Top of Task inputs

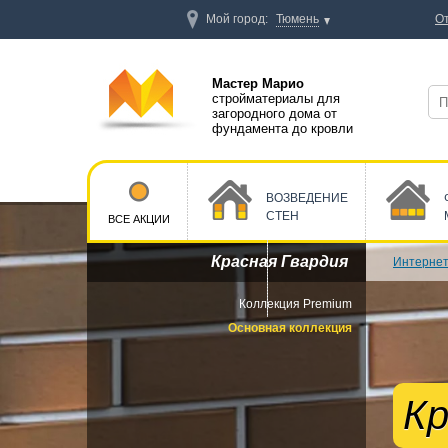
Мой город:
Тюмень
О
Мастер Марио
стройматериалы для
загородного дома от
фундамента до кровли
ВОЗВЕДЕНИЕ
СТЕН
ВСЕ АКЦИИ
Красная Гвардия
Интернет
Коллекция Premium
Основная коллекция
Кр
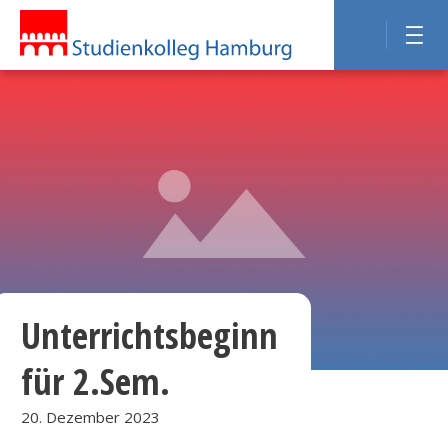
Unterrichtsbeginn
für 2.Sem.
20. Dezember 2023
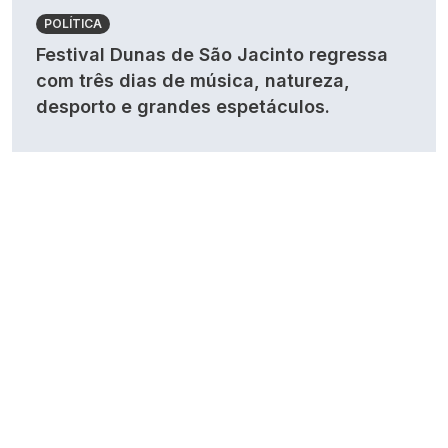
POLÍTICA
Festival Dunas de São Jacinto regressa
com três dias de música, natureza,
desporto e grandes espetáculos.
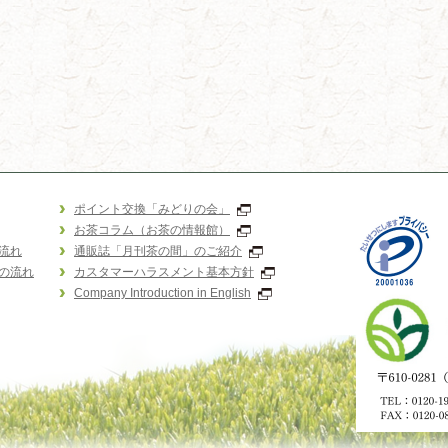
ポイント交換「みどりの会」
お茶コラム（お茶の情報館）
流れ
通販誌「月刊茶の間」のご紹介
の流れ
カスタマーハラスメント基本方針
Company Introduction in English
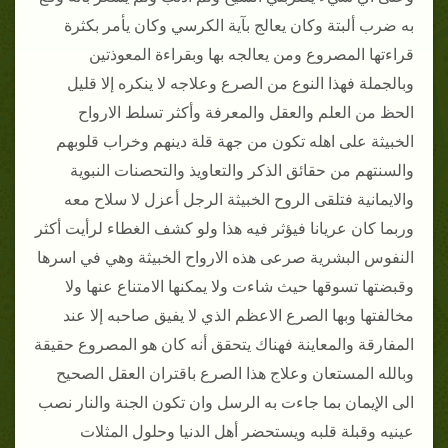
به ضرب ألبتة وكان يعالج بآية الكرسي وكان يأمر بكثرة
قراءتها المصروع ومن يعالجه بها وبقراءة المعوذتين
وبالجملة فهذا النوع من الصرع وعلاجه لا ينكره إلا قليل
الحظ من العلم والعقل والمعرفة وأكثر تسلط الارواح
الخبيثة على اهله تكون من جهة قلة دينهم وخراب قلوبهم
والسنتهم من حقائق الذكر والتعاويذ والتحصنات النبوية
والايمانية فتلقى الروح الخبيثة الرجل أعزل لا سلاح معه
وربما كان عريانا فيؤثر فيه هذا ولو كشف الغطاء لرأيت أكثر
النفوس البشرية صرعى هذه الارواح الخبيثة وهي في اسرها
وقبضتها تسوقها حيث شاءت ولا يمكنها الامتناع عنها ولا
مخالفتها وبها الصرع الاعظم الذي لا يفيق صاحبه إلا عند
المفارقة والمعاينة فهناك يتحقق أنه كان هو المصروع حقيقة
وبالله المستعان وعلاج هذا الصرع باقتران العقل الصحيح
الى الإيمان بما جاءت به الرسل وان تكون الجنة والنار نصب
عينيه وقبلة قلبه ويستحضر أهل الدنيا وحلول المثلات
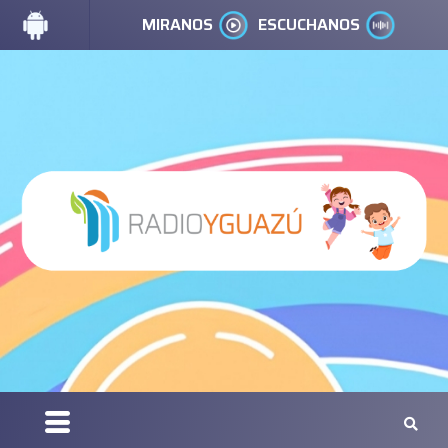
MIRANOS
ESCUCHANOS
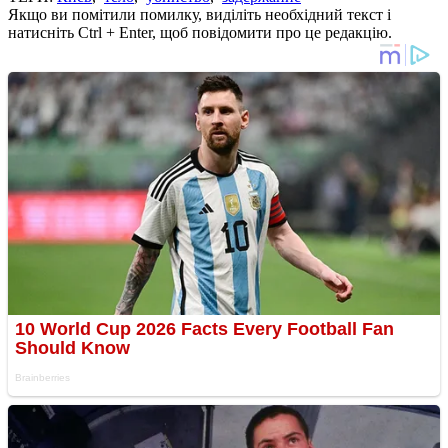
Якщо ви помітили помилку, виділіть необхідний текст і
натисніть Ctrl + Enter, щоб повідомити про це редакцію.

Bottom of Task inputs

- [Instruction]: Copy the records exactly, leaving out every picture.

- [Written solution]:
Мой город:
Тюмень
О
Мастер Марио
стройматериалы для
загородного дома от
фундамента до кровли
ВОЗВЕДЕНИЕ
СТЕН
ВСЕ АКЦИИ
Красная Гвардия
Интернет
Коллекция Premium
Основная коллекция
Кр
Unterrichtsbeginn
für 2.Sem.
20. Dezember 2023
POLÍTICA
Festival Dunas de São Jacinto regressa
com três dias de música, natureza,
desporto e grandes espetáculos.
ポイント交換「みどりの会」
お茶コラム（お茶の情報館）
流れ
通販誌「月刊茶の間」のご紹介
の流れ
カスタマーハラスメント基本方針
Company Introduction in English
به ضرب ألبتة وكان يعالج بآية الكرسي وكان يأمر بكثرة
قراءتها المصروع ومن يعالجه بها وبقراءة المعوذتين
وبالجملة فهذا النوع من الصرع وعلاجه لا ينكره إلا قليل
الحظ من العلم والعقل والمعرفة وأكثر تسلط الارواح
الخبيثة على اهله تكون من جهة قلة دينهم وخراب قلوبهم
والسنتهم من حقائق الذكر والتعاويذ والتحصنات النبوية
والايمانية فتلقى الروح الخبيثة الرجل أعزل لا سلاح معه
وربما كان عريانا فيؤثر فيه هذا ولو كشف الغطاء لرأيت أكثر
النفوس البشرية صرعى هذه الارواح الخبيثة وهي في اسرها
وقبضتها تسوقها حيث شاءت ولا يمكنها الامتناع عنها ولا
مخالفتها وبها الصرع الاعظم الذي لا يفيق صاحبه إلا عند
المفارقة والمعاينة فهناك يتحقق أنه كان هو المصروع حقيقة
وبالله المستعان وعلاج هذا الصرع باقتران العقل الصحيح
الى الإيمان بما جاءت به الرسل وان تكون الجنة والنار نصب
عينيه وقبلة قلبه ويستحضر أهل الدنيا وحلول المثلات
MIRANOS
ESCUCHANOS
Якщо ви помітили помилку, виділіть необхідний текст і
натисніть Ctrl + Enter, щоб повідомити про це редакцію.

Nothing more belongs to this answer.